Quand est-ce que Dailymotion vous a approchés?
C'était en janvier 2013. Les possibilités de personnalisation offertes par notre nouveau framework les intéressaient beaucoup. Lancé quelques semaines auparavant de manière restreinte en tant que service pour les entreprises, il permettait déjà une liberté de conception totale, avec un affichage au rendu parfait de graphiques vectoriels, peu importe leur résolution et sur n'importe quel navigateur. On a dit oui à Dailymotion, car ils souhaitent mettre notre technologie au cœur de leur produit. Ils ont adopté une approche très motivante pour nous, car pérenne pour la technologie que nous avions construite jusque là. On a aussi rencontré des gens avec qui le courant est tout de suite passé. Dailymotion a annoncé son intention de fournir des outils de customisation avancée, ce qui devrait leur permettre d'offrir des fonctionnalités uniques et de se différencier grandement de leurs concurrents. Pour le moment, notre rachat n'a rien changé pour les utilisateurs de SublimeVideo. A terme, notre service sera probablement intégré aux différentes offres de la plateforme Dailymotion.

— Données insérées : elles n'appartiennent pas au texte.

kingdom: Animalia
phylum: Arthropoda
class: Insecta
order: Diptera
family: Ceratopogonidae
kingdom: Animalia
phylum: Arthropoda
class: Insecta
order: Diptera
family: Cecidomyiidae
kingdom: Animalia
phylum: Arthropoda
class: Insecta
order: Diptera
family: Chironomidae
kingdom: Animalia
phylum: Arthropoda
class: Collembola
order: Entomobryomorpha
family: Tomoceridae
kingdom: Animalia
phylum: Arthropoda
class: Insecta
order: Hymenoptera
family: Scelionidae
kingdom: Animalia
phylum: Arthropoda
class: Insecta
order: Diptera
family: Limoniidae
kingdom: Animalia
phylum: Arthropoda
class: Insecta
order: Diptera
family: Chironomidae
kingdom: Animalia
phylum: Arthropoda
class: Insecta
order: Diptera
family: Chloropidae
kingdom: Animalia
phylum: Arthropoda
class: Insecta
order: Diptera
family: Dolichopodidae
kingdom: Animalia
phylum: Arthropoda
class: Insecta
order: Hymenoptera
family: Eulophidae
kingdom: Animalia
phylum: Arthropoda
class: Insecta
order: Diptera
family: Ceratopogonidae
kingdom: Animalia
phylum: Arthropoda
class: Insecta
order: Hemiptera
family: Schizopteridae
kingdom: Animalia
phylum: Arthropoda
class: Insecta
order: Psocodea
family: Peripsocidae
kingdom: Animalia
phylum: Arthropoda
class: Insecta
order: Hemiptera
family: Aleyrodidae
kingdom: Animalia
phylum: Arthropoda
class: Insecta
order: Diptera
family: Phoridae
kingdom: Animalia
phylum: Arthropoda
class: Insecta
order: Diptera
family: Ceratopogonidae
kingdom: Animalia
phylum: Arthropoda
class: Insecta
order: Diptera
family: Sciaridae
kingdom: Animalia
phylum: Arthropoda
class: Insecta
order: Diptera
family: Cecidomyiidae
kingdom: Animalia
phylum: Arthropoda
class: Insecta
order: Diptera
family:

Quel bilan tirez-vous de ce rachat?
Nous estimons que cette acquisition est une très bonne chose pour tout le monde. Nous n'avons pas hésité longtemps à signer avec Dailymotion, car ils permettaient à notre technologie de passer à la vitesse supérieure. L'alternative aurait été de lever plusieurs millions de francs auprès de venture capitalists, mais les industriels ont toujours été plus rapides pour engager la discussion! En outre, à part Index Ventures, qui nous a donné de précieux feedback, c'est un peu le désert au niveau local. Il n’existe pas ici d’investisseurs institutionnels ayant la capacité de financer des projets web aussi ambitieux. Si nous avions dû choisir la voie du VC, nous ne l'aurions fait qu'avec la crème de la crème et, probablement, dans la Silicon Valley. Aux Etats-Unis, les investisseurs apportent en général des capitaux beaucoup plus importants. Ceci dit, il y a pas mal d'intérêt à créer des startups web en localisant l’engineering en Suisse et le management à San Francisco. La Suisse présente de nombreux atouts pour une start-up. Jamais Jilion n'aurait pu se développer et connaître ce destin sans l'écosystème bienveillant de l'EPFL, sans l’appui des Cantons et de la Confédération. Ni sans les nombreux soutiens privés. Ces aides sont une chance et restent indispensables. La seule chose qui manque encore ici, probablement, c’est l'accès à des capitaux importants quand le temps est venu d'accélérer.